PROMPT:
Write out each line of the material exactly as given, and drop the images.

INFORMATION PROVIDED:

---

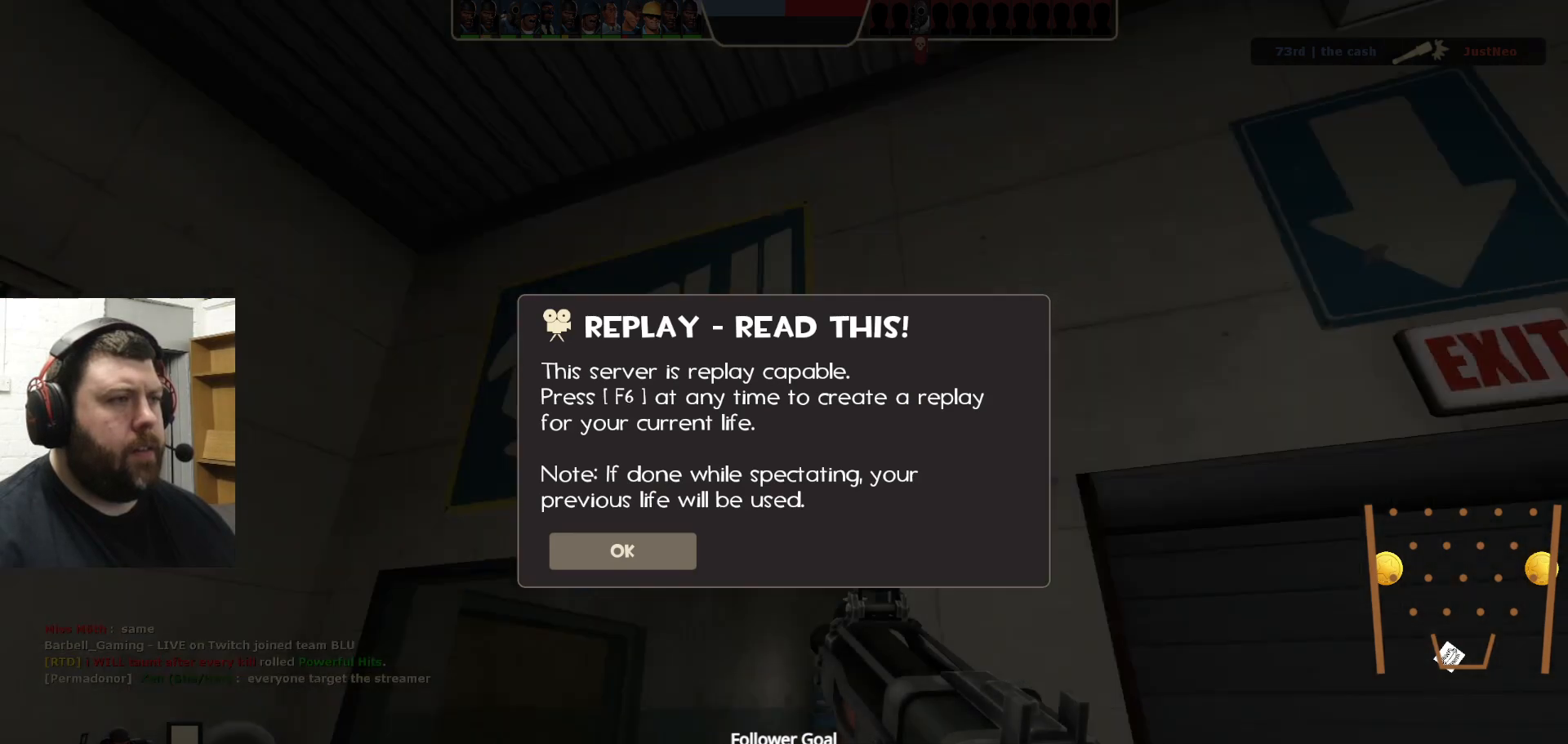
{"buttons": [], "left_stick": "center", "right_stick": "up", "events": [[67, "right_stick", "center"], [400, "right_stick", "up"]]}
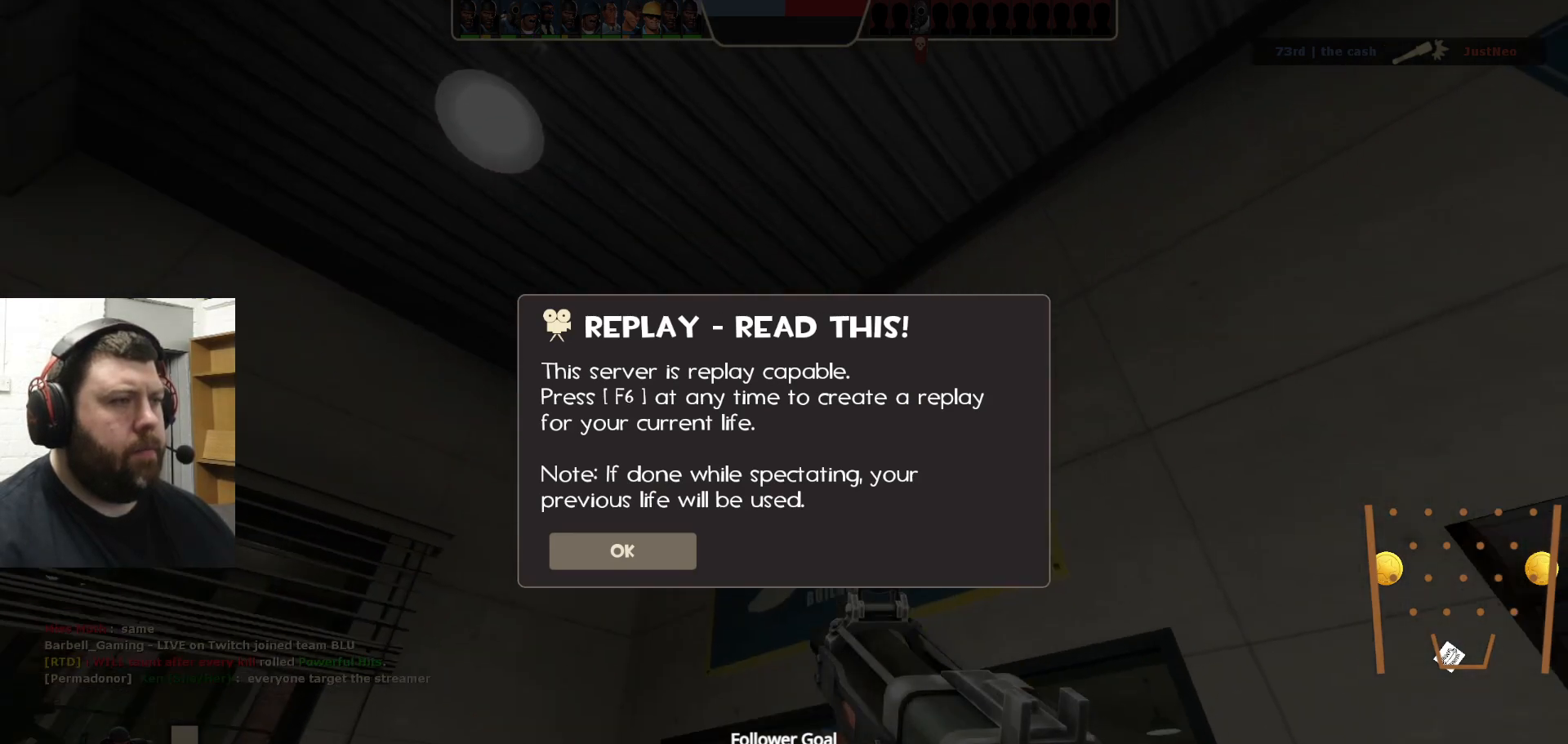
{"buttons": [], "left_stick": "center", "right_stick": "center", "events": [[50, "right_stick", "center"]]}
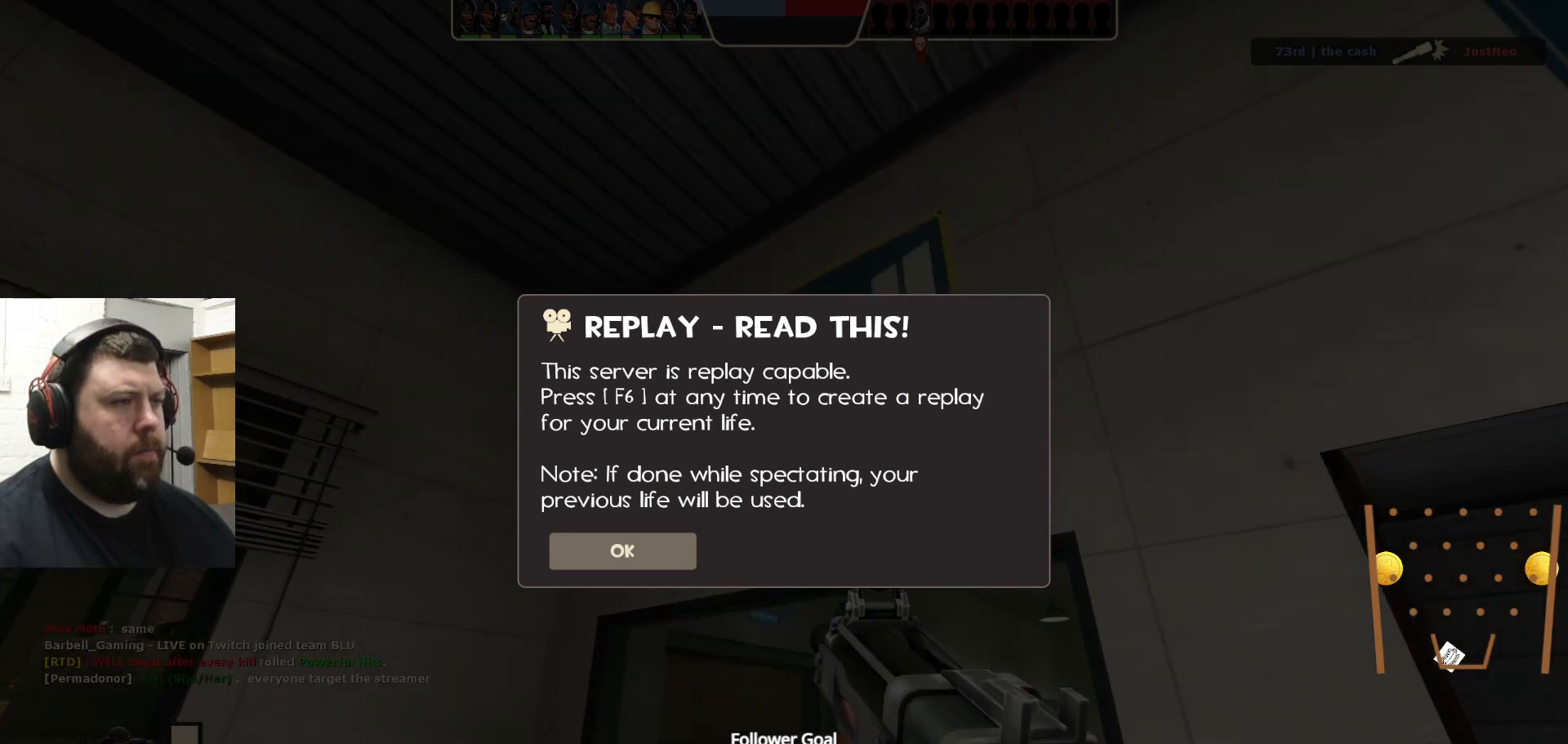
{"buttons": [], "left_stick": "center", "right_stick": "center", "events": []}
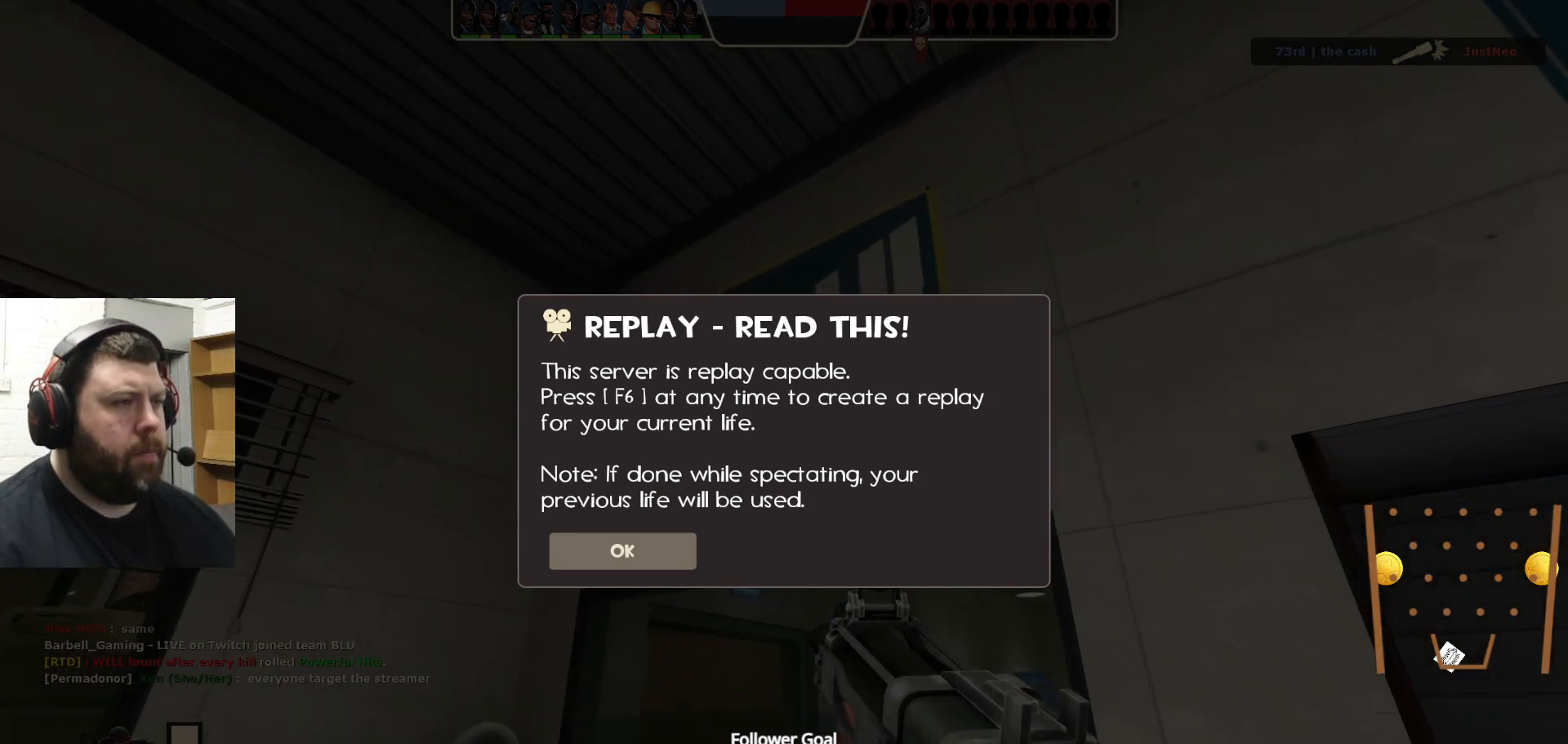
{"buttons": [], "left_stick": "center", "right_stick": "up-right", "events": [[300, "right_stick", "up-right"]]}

---

ANSWER AREA:
{"buttons": [], "left_stick": "center", "right_stick": "up", "events": [[67, "right_stick", "center"], [400, "right_stick", "up"]]}
{"buttons": [], "left_stick": "center", "right_stick": "center", "events": [[50, "right_stick", "center"]]}
{"buttons": [], "left_stick": "center", "right_stick": "center", "events": []}
{"buttons": [], "left_stick": "center", "right_stick": "up-right", "events": [[300, "right_stick", "up-right"]]}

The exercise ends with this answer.